In the evening, we meet again to share our impressions calmly, tell our stories to Daria, and hear what happened to her. We also quietly discuss what to name the recently conquered summit…
Traditionally, the first climbers have the right to name the mountain unless it already has a local name. To do this, interviews are conducted with local residents, asking about the names of individual peaks. If the summit has no name, one can write a report about the climb, propose a name in the report, and send it to one of the mountaineering journals (e.g., American Alpine Journal, Alpine Journal). If it’s confirmed that the peak hasn’t been named before and the article is accepted for publication, the proposed name usually becomes the official name of the summit. It’s nice when the climbers give the mountain a name that phonetically fits with the surrounding peaks.

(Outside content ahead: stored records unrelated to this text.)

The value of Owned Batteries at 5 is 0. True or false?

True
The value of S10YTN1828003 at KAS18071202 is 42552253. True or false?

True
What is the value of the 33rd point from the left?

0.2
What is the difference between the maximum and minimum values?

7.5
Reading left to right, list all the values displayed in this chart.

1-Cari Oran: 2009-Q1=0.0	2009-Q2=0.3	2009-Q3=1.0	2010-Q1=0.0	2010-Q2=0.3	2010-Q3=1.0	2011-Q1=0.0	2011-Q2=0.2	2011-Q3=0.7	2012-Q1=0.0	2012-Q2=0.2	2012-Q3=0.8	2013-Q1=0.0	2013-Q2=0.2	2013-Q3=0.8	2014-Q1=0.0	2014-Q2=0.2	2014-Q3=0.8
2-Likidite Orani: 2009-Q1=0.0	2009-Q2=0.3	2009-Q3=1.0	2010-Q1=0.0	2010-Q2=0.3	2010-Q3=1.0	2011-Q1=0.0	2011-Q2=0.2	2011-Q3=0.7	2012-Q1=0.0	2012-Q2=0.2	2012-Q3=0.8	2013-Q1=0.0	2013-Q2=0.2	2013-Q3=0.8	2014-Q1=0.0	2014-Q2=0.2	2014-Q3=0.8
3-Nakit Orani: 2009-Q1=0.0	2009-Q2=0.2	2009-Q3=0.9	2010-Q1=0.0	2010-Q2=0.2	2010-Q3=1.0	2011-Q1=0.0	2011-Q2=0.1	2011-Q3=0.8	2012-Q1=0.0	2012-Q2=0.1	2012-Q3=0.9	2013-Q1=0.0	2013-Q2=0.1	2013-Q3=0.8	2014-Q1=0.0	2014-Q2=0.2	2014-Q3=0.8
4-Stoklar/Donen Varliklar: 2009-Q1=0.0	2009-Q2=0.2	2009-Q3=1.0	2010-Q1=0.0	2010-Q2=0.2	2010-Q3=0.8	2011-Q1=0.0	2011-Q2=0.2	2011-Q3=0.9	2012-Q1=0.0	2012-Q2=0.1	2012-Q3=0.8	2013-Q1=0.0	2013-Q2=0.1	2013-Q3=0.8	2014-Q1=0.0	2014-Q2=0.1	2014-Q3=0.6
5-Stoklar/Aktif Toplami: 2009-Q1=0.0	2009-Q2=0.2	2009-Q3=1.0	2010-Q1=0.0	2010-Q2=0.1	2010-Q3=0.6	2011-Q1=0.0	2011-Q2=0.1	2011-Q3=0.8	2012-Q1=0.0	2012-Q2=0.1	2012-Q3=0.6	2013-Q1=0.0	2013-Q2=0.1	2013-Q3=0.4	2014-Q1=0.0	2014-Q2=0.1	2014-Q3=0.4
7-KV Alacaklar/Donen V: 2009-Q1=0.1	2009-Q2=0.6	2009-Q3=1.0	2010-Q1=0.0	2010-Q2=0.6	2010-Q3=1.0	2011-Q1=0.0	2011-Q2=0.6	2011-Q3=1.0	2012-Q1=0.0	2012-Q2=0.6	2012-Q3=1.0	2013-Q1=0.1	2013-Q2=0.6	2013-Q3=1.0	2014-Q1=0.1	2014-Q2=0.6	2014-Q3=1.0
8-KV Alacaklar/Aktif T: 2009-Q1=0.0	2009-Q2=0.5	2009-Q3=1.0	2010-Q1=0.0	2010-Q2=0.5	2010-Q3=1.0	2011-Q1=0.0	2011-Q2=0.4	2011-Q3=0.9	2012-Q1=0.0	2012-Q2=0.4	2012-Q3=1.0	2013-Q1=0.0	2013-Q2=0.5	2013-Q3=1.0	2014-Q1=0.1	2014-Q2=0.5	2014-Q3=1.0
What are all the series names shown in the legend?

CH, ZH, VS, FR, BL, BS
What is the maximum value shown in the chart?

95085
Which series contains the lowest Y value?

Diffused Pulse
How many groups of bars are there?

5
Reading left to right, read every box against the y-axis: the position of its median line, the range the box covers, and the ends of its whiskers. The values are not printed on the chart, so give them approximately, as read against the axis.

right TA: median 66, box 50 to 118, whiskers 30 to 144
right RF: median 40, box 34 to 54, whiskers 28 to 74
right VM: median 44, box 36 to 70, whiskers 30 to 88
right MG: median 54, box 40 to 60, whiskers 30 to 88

In the Huancasayani valley, most peaks have names in the phonetic convention of the Aymara language. However, not all of them do. Among Hucuncunki, Couquenzi, Chaupi Orco, Kura Huari, Ripa Paty, there’s also Hermanspitze. This phonetic monster is a legacy of the German expedition that operated in the Huancasayani region in 1997.
We managed to reconcile the Aymara phonetics with a familiar, Polish onomatopoeic word, and we named the first of the summits we conquered Trata Tata.